**Input data**
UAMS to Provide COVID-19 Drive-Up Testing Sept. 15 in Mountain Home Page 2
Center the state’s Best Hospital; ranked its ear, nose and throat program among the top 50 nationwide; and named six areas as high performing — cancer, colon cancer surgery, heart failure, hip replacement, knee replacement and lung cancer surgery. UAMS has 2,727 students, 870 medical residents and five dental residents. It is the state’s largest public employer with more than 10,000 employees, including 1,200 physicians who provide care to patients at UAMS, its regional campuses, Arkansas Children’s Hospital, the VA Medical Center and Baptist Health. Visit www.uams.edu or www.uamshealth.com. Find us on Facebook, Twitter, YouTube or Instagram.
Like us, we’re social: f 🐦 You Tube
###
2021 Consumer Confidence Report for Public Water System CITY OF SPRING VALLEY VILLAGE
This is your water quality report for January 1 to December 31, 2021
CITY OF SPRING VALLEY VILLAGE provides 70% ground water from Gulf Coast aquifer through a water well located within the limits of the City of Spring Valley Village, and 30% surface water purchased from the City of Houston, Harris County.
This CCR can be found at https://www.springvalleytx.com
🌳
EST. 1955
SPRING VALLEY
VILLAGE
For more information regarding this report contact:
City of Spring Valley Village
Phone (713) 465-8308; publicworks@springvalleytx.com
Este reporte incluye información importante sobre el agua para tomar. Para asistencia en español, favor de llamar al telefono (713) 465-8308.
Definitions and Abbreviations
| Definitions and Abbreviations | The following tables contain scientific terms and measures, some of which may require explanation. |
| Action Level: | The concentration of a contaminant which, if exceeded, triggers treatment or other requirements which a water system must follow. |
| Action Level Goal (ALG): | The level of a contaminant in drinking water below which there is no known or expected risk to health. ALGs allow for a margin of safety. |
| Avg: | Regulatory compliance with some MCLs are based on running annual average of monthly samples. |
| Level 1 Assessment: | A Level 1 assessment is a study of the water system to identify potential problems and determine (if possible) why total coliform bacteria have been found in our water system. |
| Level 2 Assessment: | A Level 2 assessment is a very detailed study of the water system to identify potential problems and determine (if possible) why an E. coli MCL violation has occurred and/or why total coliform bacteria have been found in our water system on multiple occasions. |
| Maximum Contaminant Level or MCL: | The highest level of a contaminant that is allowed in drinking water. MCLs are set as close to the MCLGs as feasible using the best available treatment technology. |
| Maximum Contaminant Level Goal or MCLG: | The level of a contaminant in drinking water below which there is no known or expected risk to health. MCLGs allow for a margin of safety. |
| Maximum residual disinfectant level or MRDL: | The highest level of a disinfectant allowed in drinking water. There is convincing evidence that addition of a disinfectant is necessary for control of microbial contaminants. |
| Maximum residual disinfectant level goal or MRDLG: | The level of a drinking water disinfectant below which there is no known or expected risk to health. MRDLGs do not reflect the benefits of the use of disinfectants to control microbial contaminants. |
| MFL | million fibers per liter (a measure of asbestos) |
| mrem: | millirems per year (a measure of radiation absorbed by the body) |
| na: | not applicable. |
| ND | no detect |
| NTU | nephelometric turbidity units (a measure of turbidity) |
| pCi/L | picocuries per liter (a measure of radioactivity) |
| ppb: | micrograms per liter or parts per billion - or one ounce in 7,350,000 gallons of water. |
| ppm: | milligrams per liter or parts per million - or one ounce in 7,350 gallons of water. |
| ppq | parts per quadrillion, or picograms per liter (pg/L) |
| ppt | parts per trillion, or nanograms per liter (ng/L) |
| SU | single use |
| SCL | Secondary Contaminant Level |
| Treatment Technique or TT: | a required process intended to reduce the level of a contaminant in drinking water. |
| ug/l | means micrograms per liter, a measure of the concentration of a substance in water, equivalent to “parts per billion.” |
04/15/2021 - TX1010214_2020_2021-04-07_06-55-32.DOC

**Prompt**
Copy the entries above exactly, so that each line matches the original.

**Exercise solution**
UAMS to Provide COVID-19 Drive-Up Testing Sept. 15 in Mountain Home Page 2
Center the state’s Best Hospital; ranked its ear, nose and throat program among the top 50 nationwide; and named six areas as high performing — cancer, colon cancer surgery, heart failure, hip replacement, knee replacement and lung cancer surgery. UAMS has 2,727 students, 870 medical residents and five dental residents. It is the state’s largest public employer with more than 10,000 employees, including 1,200 physicians who provide care to patients at UAMS, its regional campuses, Arkansas Children’s Hospital, the VA Medical Center and Baptist Health. Visit www.uams.edu or www.uamshealth.com. Find us on Facebook, Twitter, YouTube or Instagram.
Like us, we’re social: f 🐦 You Tube
###
2021 Consumer Confidence Report for Public Water System CITY OF SPRING VALLEY VILLAGE
This is your water quality report for January 1 to December 31, 2021
CITY OF SPRING VALLEY VILLAGE provides 70% ground water from Gulf Coast aquifer through a water well located within the limits of the City of Spring Valley Village, and 30% surface water purchased from the City of Houston, Harris County.
This CCR can be found at https://www.springvalleytx.com
🌳
EST. 1955
SPRING VALLEY
VILLAGE
For more information regarding this report contact:
City of Spring Valley Village
Phone (713) 465-8308; publicworks@springvalleytx.com
Este reporte incluye información importante sobre el agua para tomar. Para asistencia en español, favor de llamar al telefono (713) 465-8308.
Definitions and Abbreviations
| Definitions and Abbreviations | The following tables contain scientific terms and measures, some of which may require explanation. |
| Action Level: | The concentration of a contaminant which, if exceeded, triggers treatment or other requirements which a water system must follow. |
| Action Level Goal (ALG): | The level of a contaminant in drinking water below which there is no known or expected risk to health. ALGs allow for a margin of safety. |
| Avg: | Regulatory compliance with some MCLs are based on running annual average of monthly samples. |
| Level 1 Assessment: | A Level 1 assessment is a study of the water system to identify potential problems and determine (if possible) why total coliform bacteria have been found in our water system. |
| Level 2 Assessment: | A Level 2 assessment is a very detailed study of the water system to identify potential problems and determine (if possible) why an E. coli MCL violation has occurred and/or why total coliform bacteria have been found in our water system on multiple occasions. |
| Maximum Contaminant Level or MCL: | The highest level of a contaminant that is allowed in drinking water. MCLs are set as close to the MCLGs as feasible using the best available treatment technology. |
| Maximum Contaminant Level Goal or MCLG: | The level of a contaminant in drinking water below which there is no known or expected risk to health. MCLGs allow for a margin of safety. |
| Maximum residual disinfectant level or MRDL: | The highest level of a disinfectant allowed in drinking water. There is convincing evidence that addition of a disinfectant is necessary for control of microbial contaminants. |
| Maximum residual disinfectant level goal or MRDLG: | The level of a drinking water disinfectant below which there is no known or expected risk to health. MRDLGs do not reflect the benefits of the use of disinfectants to control microbial contaminants. |
| MFL | million fibers per liter (a measure of asbestos) |
| mrem: | millirems per year (a measure of radiation absorbed by the body) |
| na: | not applicable. |
| ND | no detect |
| NTU | nephelometric turbidity units (a measure of turbidity) |
| pCi/L | picocuries per liter (a measure of radioactivity) |
| ppb: | micrograms per liter or parts per billion - or one ounce in 7,350,000 gallons of water. |
| ppm: | milligrams per liter or parts per million - or one ounce in 7,350 gallons of water. |
| ppq | parts per quadrillion, or picograms per liter (pg/L) |
| ppt | parts per trillion, or nanograms per liter (ng/L) |
| SU | single use |
| SCL | Secondary Contaminant Level |
| Treatment Technique or TT: | a required process intended to reduce the level of a contaminant in drinking water. |
| ug/l | means micrograms per liter, a measure of the concentration of a substance in water, equivalent to “parts per billion.” |
04/15/2021 - TX1010214_2020_2021-04-07_06-55-32.DOC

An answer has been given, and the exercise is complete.